Claude’s new memory
I’m sure most of our users have by noted the addition of Claude’s “search and reference chats” tool. It’s something we’ve been anticipating, of course, and it’s pretty much exactly what we expected. Like Chat’s “memory” (as discussed here https://basicmemory.com/blog/the-problem-with-ai-memory ), it’s a helpful addition…though not massively so yet.
When one of our users asked Claude to contrast it with Basic Memory’s tools, it said “Chat search helps us reference what we discussed before. Basic Memory helps us understand the meaning and patterns from those discussions. Chat search is conversational context; Basic Memory is wisdom distillation.” “Wisdom distillation” feels a bit flowery for my taste. I read it more as “Claude search = recall, Basic Memory = meaning and pattern recognition.”
Using it myself, I’ve found that it uncovers about 1/10th of the relevant material that Basic Memory does. But, hey, that’s better than nothing. Hopefully that will improve over time. If it does, great. But it’s still nowhere near what Basic Memory can do.
One thing that Claude’s new built-in memory can’t do is function the way that Basic Memory can, as a prompt and persona manager and as a launching tool for pretty much any project. The built-in memory isn’t designed to hold knowledge, especially outside of the boundaries of the platform itself. It’s just designed to find conversations. And that distinction matters a lot, as anyone using Basic Memory can see.
Interesting to note that last week Claude launched memory for teams for Teams and Enterprise subscribers https://www.anthropic.com/news/memory. That could definitely be pretty cool, and it’s a feature we’re excited to introduce ourselves.

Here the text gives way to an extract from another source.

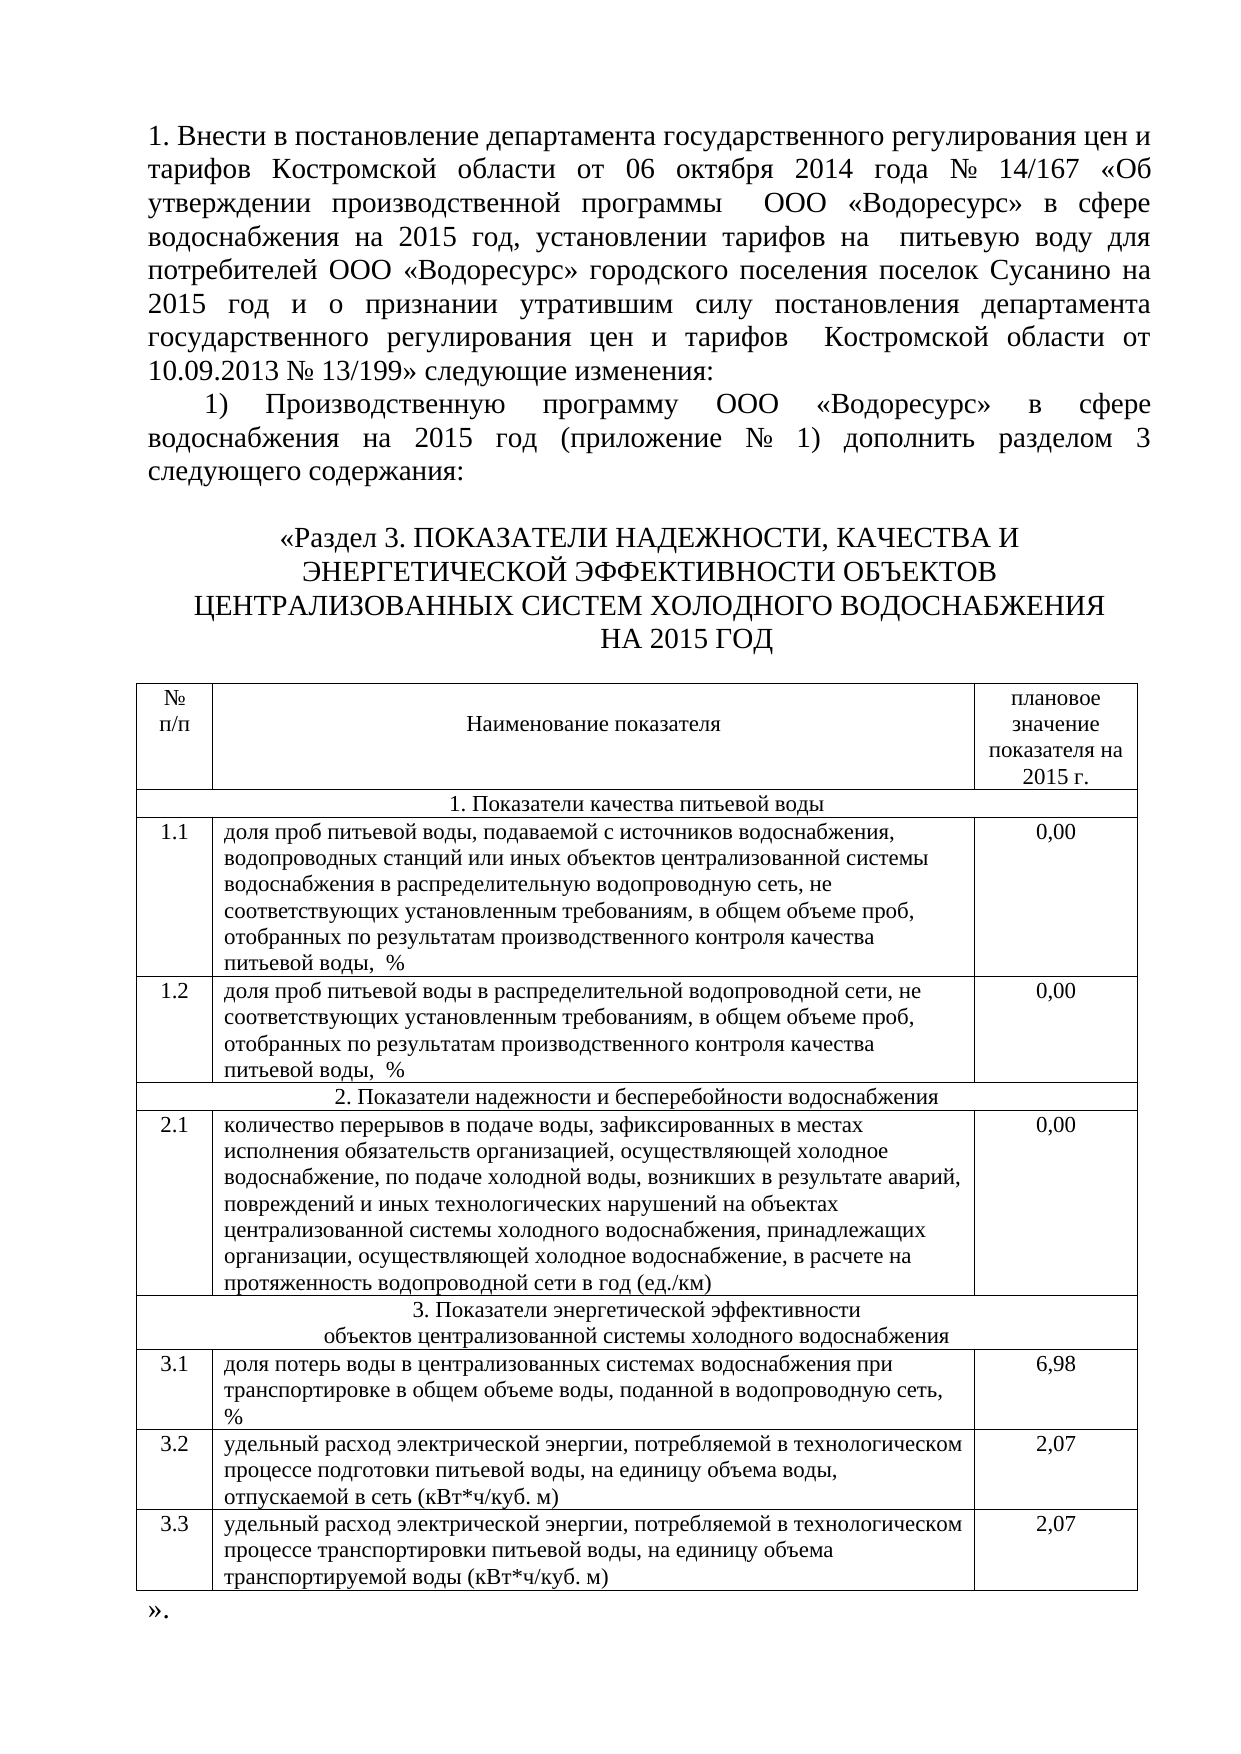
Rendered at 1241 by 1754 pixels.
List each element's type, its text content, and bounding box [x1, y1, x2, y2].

Claude’s increased integration with Microsoft products
This news first arrived with Anthropic’s announcement (https://support.anthropic.com/en/articles/12111783-create-and-edit-files-with-claude) that Claude can now create Excel spreadsheets, PowerPoint presentations, Word docs, and PDF files that can be downloaded or saved to Google Drive. Seems like a pretty valuable and interesting turn, and one that moves us all one step closer to the dream of never cutting and pasting from AI to our final product ever again.
And it appears it’s going to be a two-way street. Microsoft has announced that it’s going to increase AI capabilities in its Office 365 suite with the integration of Claude’s models. Which raises questions about the Microsoft/OpenAI relationship (Microsoft is OpenAI’s largest financial supporter with something like $13 billion invested in them so far), but some sites I’ve read suggest the shift indicates a move away from reliance on a single AI brand, and that seems right.
One footnote that seems especially interesting is that Microsoft isn’t going to work with Anthropic directly but will instead access Claude via Amazon Web Services, despite AWS being a major cloud competitor. Which just shows how tangled and weird Big Cloud/AI alliances have become.
Wild Claude backlash and Anthropic’s (sort of) confession
If you pay attention to such things at all, you couldn’t help notice that the Anthropic and Claude subreddits have been absolutely flooded with endless complaints lately—mostly about a perceived degradation in service that seems to have driven many users to the brink of actual insanity. Even by the standards of subreddits that are constantly plagued by “That’s it, I’m cancelling” posts, the volume of these posts in the past couple of weeks has been so enormous as to be undeniable. Many of them claim they’re moving to Codex.
Forgive me quoting a quoter, but TechCrunch cited a Reddit user who said exactly what I’ve thought at least a thousand times over the past few weeks, “Is it possible to switch to Codex without posting a topic on Reddit?”
Our founder, Paul, has always argued that many of these outraged users are bots, and that position got some backing from on high this week when Sam Altman posted about the phenomenon. “I have the strangest experience reading this: I assume it’s all fake/bots, even though in this case I know codex growth is really strong and the trend here is real.”
It’s hard to pin down exactly what’s going on. It definitely relates to the crest and crash of fandoms and the ways in which people seem to see themselves as “Claude people,” “ChatGPT people,” “Grok people” etc. The tribalism is real (and kind of scary).
Whatever is happening, it appears the controversy wasn’t driven exclusively by bots, because Anthropic—cornered perhaps—released a statement saying that they’d received reports that Claude and Claude Code users were “experiencing inconsistent responses.”
Ha! That’s one way of putting it.
They claim one Sonnet 4 issue essentially spanned the entire month of August, was at its worst from August 29th to September 4th, and was then resolved. Not sure users agree, since plenty of the complaints were lodged after that date.
They also note that “Importantly, we never intentionally degrade model quality as a result of demand or other factors.” Hmm. Could that really be the case? Hard to say, but I’m not sure I’m convinced.
Whatever the truth, it highlights one of the reasons we built Basic Memory: your tools should be stable, model-agnostic, and under your control, not shifting beneath you without explanation.